Detecting Data Loss

Last night we lost 3 nodes in our cluster. From the logging I have it looks like they died sequentially over the course of about 2 hours. The cause of why they became unresponsive is not yet known. I was able to SSH into the machines this morning, but unable to restart the elasticsearch service (they were no longer seen as part of the cluster) or even run ps -aux.
The nodes all have ephemeral disks (Google Cloud). When I rebooted the nodes the amount of free space on each of the disks was substantially higher than before, but the disks were not blank, and I didn't stop the node, so I would have expected the disks to remain intact.

What I'd like help with is understanding how I can see if we lost data due to the conditions. I could restore the indicies from our backups, but I'd like to know if there is a more straightforward way to tell if shards / segments were deleted and data was lost (without having to remember how many docs I should have in each of my indicies).

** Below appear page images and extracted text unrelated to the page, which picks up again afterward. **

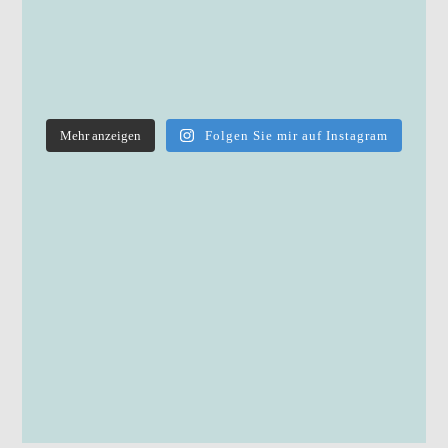
Mehr anzeigen
Folgen Sie mir auf Instagram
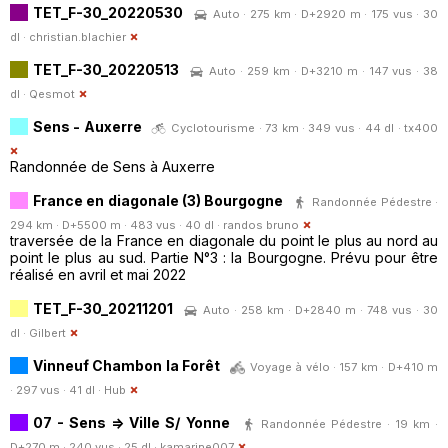
TET_F-30_20220530
Auto · 275 km · D+2920 m · 175 vus · 30
dl ·
christian.blachier
TET_F-30_20220513
Auto · 259 km · D+3210 m · 147 vus · 38
dl ·
Qesmot
Sens - Auxerre
Cyclotourisme · 73 km · 349 vus · 44 dl ·
tx400
Randonnée de Sens à Auxerre
France en diagonale (3) Bourgogne
Randonnée Pédestre ·
294 km · D+5500 m · 483 vus · 40 dl ·
randos bruno
traversée de la France en diagonale du point le plus au nord au
point le plus au sud. Partie N°3 : la Bourgogne. Prévu pour être
réalisé en avril et mai 2022
TET_F-30_20211201
Auto · 258 km · D+2840 m · 748 vus · 30
dl ·
Gilbert
Vinneuf Chambon la Forêt
Voyage à vélo · 157 km · D+410 m
· 297 vus · 41 dl ·
Hub
07 - Sens => Ville S/ Yonne
Randonnée Pédestre · 19 km ·
D+270 m · 240 vus · 25 dl ·
kamarine007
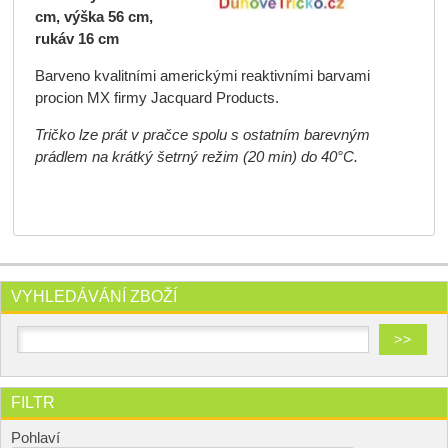
cm, výška 56 cm,
rukáv 16 cm
Barveno kvalitními americkými reaktivními barvami
procion MX firmy Jacquard Products.
Tričko lze prát v pračce spolu s ostatním barevným
prádlem na krátký šetrný režim (20 min) do 40°C.
VYHLEDÁVÁNÍ ZBOŽÍ
FILTR
Pohlaví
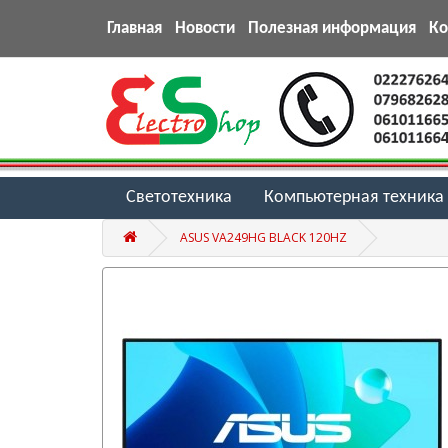
Главная
Новости
Полезная информация
К
Светотехника
Компьютерная техника
ASUS VA249HG BLACK 120HZ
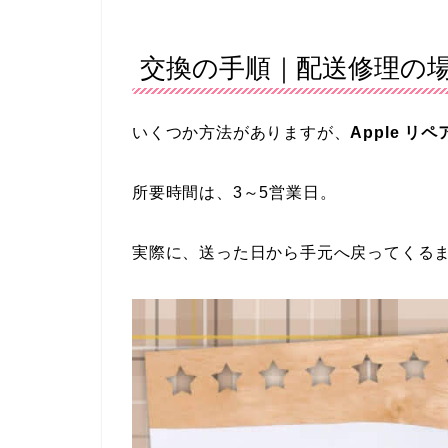
交換の手順｜配送修理の
いくつか方法がありますが、
Apple リ
所要時間は、3～5営業日。
実際に、送った日から手元へ戻ってくる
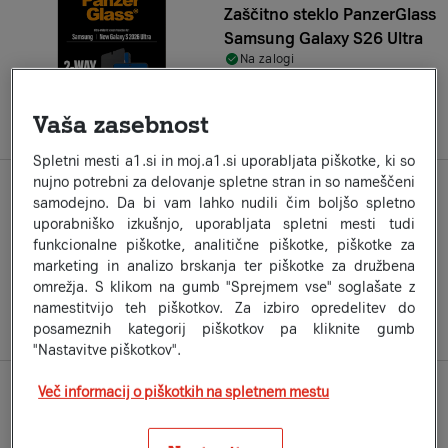
Zaščitno steklo PanzerGlass
Samsung Galaxy S26 Ultra
Na zalogi
30
99
€
Vaša zasebnost
a1secom.listing.compare-on
Spletni mesti a1.si in moj.a1.si uporabljata piškotke, ki so
nujno potrebni za delovanje spletne stran in so nameščeni
Znamka:
PANZERGLASS
samodejno. Da bi vam lahko nudili čim boljšo spletno
Zaščitno steklo Panzerglass
uporabniško izkušnjo, uporabljata spletni mesti tudi
Samsung Galaxy S25
funkcionalne piškotke, analitične piškotke, piškotke za
Na zalogi
marketing in analizo brskanja ter piškotke za družbena
35
99
€
omrežja. S klikom na gumb "Sprejmem vse" soglašate z
namestitvijo teh piškotkov. Za izbiro opredelitev do
a1secom.listing.compare-on
posameznih kategorij piškotkov pa kliknite gumb
"Nastavitve piškotkov".
Več informacij o piškotkih na spletnem mestu
Znamka:
PANZERGLASS
Zaščitno steklo Panzerglass
Samsung Galaxy S25 Ultra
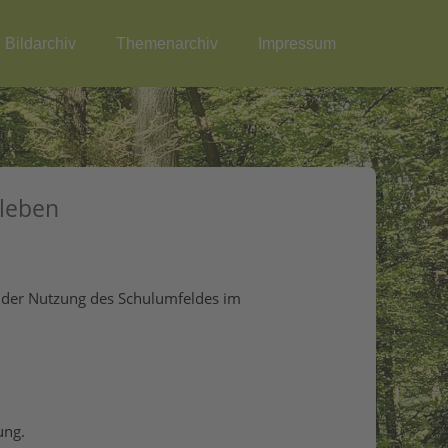
Bildarchiv
Themenarchiv
Impressum
rleben
i der Nutzung des Schulumfeldes im
ung.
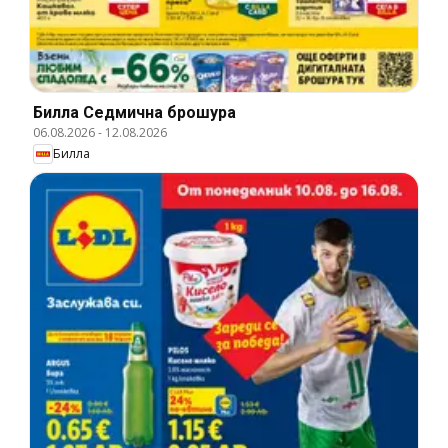
Билла Cедмична брошура
06.08.2026
-
12.08.2026
Билла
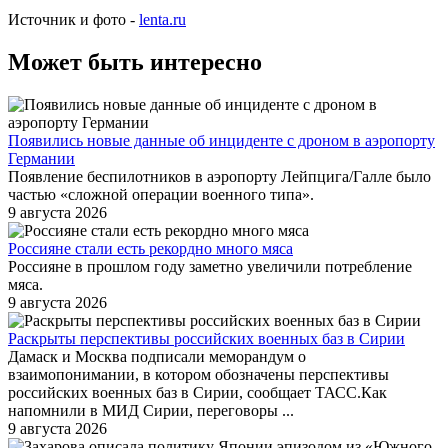
Источник и фото -
lenta.ru
Может быть интересно
Появились новые данные об инциденте с дроном в аэропорту
Германии
Появление беспилотников в аэропорту Лейпцига/Галле было
частью «сложной операции военного типа».
9 августа 2026
Россияне стали есть рекордно много мяса
Россияне в прошлом году заметно увеличили потребление
мяса.
9 августа 2026
Раскрыты перспективы российских военных баз в Сирии
Дамаск и Москва подписали меморандум о
взаимопонимании, в котором обозначены перспективы
российских военных баз в Сирии, сообщает ТАСС.Как
напомнили в МИД Сирии, переговоры ...
9 августа 2026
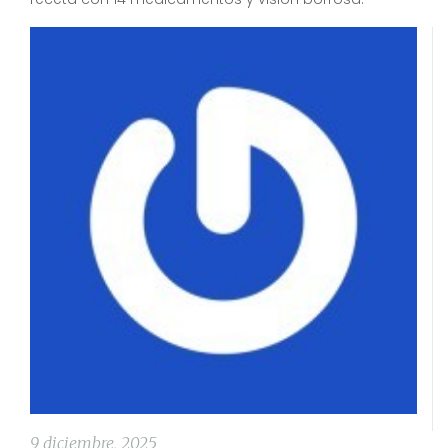
9 diciembre, 2025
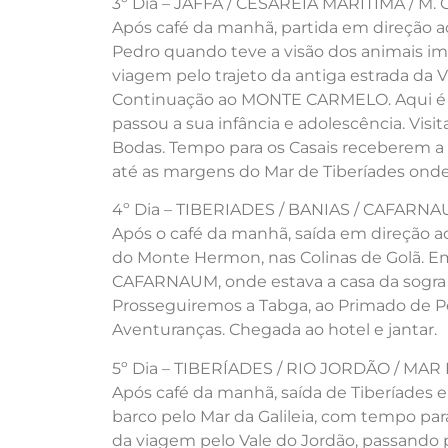
3º Dia – JAFFA / CESAREIA MARÍTIMA / M
Após café da manhã, partida em direção ao
Pedro quando teve a visão dos animais im
viagem pelo trajeto da antiga estrada da 
Continuação ao MONTE CARMELO. Aqui é o 
passou a sua infância e adolescência. Vis
Bodas. Tempo para os Casais receberem a 
até as margens do Mar de Tiberíades onde
4º Dia – TIBERIADES / BANIAS / CAFAR
Após o café da manhã, saída em direção ao 
do Monte Hermon, nas Colinas de Golã. Em 
CAFARNAUM, onde estava a casa da sogra 
Prosseguiremos a Tabga, ao Primado de Pe
Aventuranças. Chegada ao hotel e jantar.
5º Dia – TIBERÍADES / RIO JORDÃO / MA
Após café da manhã, saída de Tiberíades 
barco pelo Mar da Galileia, com tempo par
da viagem pelo Vale do Jordão, passando 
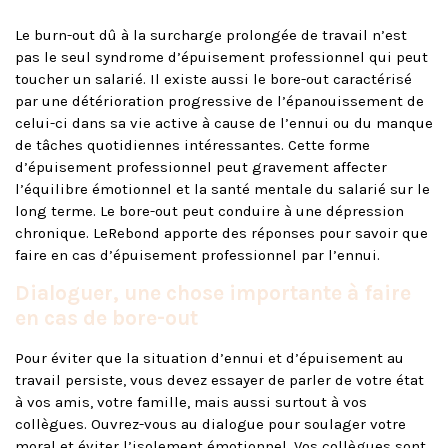
Le burn-out dû à la surcharge prolongée de travail n’est
pas le seul syndrome d’épuisement professionnel qui peut
toucher un salarié. Il existe aussi le bore-out caractérisé
par une détérioration progressive de l’épanouissement de
celui-ci dans sa vie active à cause de l’ennui ou du manque
de tâches quotidiennes intéressantes. Cette forme
d’épuisement professionnel peut gravement affecter
l’équilibre émotionnel et la santé mentale du salarié sur le
long terme. Le bore-out peut conduire à une dépression
chronique. LeRebond apporte des réponses pour savoir que
faire en cas d’épuisement professionnel par l’ennui.
Dialoguer, une chose importante à faire
en cas de bore-out
Pour éviter que la situation d’ennui et d’épuisement au
travail persiste, vous devez essayer de parler de votre état
à vos amis, votre famille, mais aussi surtout à vos
collègues. Ouvrez-vous au dialogue pour soulager votre
moral et éviter l’isolement émotionnel. Vos collègues sont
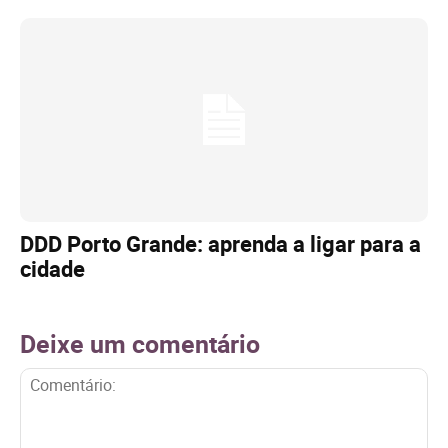
DDD Porto Grande: aprenda a ligar para a
cidade
Deixe um comentário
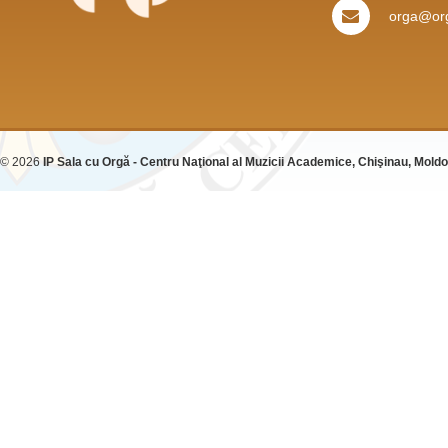
orga@org
© 2026
IP Sala cu Orgă - Centru Naţional al Muzicii Academice, Chişinau, Mold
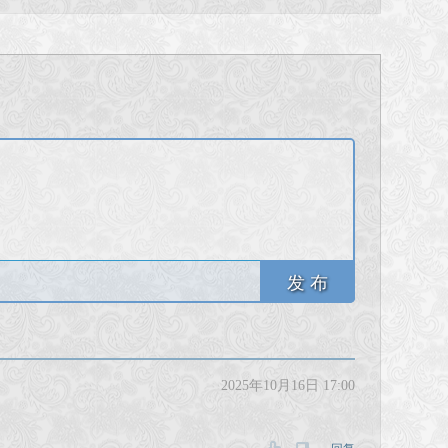
发 布
2025年10月16日 17:00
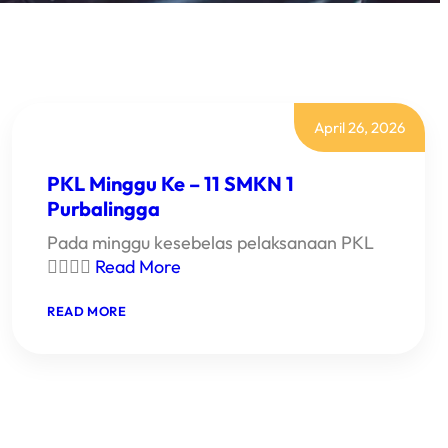
April 26, 2026
PKL Minggu Ke – 11 SMKN 1
Purbalingga
Pada minggu kesebelas pelaksanaan PKL

Read More
:
READ MORE
PKL
MINGGU
KE
–
11
SMKN
1
PURBALINGGA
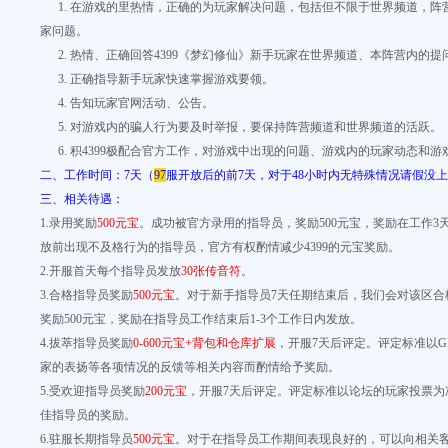
1. 在游戏的里热情，正确的为玩家解决问题，包括但不限于世界频道，阵
家问题。
2. 热情、正确回答4399《梦幻修仙》新手玩家在世界频道、本阵营内的提
3. 正确指导新手玩家快速掌握游戏要领。
4. 告知玩家官网活动、公告。
5. 对游戏内的骗人行为要及时举报，要保持阵营频道和世界频道的活跃。
6. 积4399极配合官方工作，对游戏中出现的问题、游戏内的玩家动态和游
二、工作时间：7天（
97
服开放后的前7天，对于48小时内无特殊情况请假没
三、相关待遇：
1.录用奖励
500元宝
。成功被官方录用的指导员，奖励500元宝，奖励在工作3
放前出现不及格行为的指导员，官方有权酌情减少4399的元宝奖励。
2.开服首天每个指导员发放
30张传音符
。
3.合格指导员奖励
500元宝
。对于新手指导员7天任期结束后，我们会对该区合
奖励500元宝，奖励在指导员工作结束后1-3个工作日内发放。
4.拔萃指导员奖励
0-600元宝+背包和仓库扩展
，开服7天后评定。评定标准以
家的表扬等各项情况的反馈等相关内容而酌情给予奖励。
5.受欢迎指导员奖励
200元宝
，开服7天后评定。评定标准以论坛的玩家投票为
佳指导员的奖励。
6.驻服长期指导员
500元宝
。对于在指导员工作期间表现良好的，可以向相关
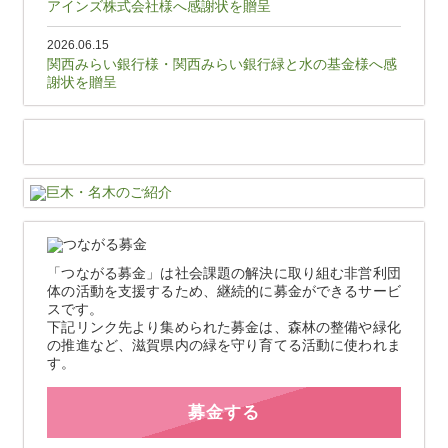
アインズ株式会社様へ感謝状を贈呈
2026.06.15
関西みらい銀行様・関西みらい銀行緑と水の基金様へ感
謝状を贈呈
「つながる募金」は社会課題の解決に取り組む非営利団
体の活動を支援するため、継続的に募金ができるサービ
スです。
下記リンク先より集められた募金は、森林の整備や緑化
の推進など、滋賀県内の緑を守り育てる活動に使われま
す。
募金する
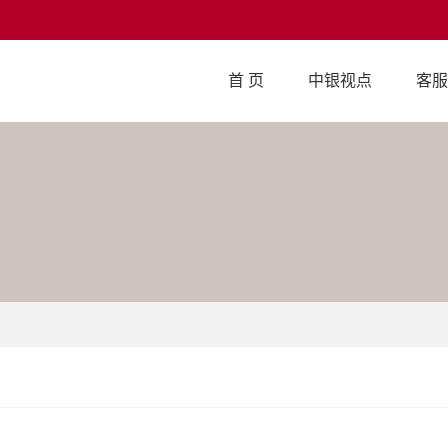
首 页
中银视点
客服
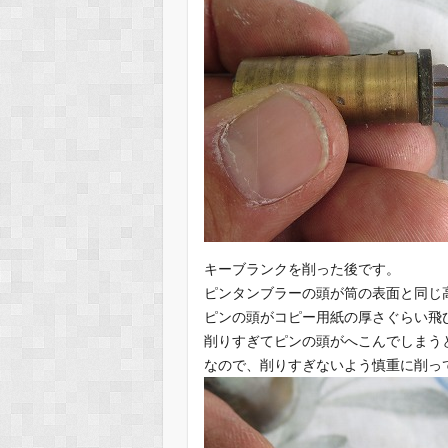
キーブランクを削った後です。
ピンタンブラーの頭が筒の表面と同じ
ピンの頭がコピー用紙の厚さぐらい飛
削りすぎてピンの頭がへこんでしまう
なので、削りすぎないよう慎重に削っ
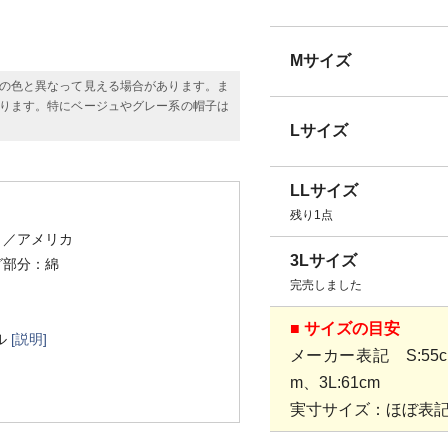
Mサイズ
の色と異なって見える場合があります。ま
ります。特にベージュやグレー系の帽子は
Lサイズ
LLサイズ
残り1点
）
／アメリカ
3Lサイズ
グ部分：綿
完売しました
■ サイズの目安
ル
[説明]
メーカー表記 S:55cm、
m、3L:61cm
実寸サイズ：ほぼ表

The easiest way would be to have a X-Pack basic license with Monitoring to a secondary cluster, then you could just look at the stats. Without that, you are flying blind.

I'm saving logs off the box and aggregating them. What log line am I looking for?

We don't log this sort of thing.

What about if, during startup, a shard that was previously on the node is missing or corrupted? Any sort of indication that there were shenanigans at the FS level beneath elastic?

Then it will log that.

This topic was automatically closed 28 days after the last reply. New replies are no longer allowed.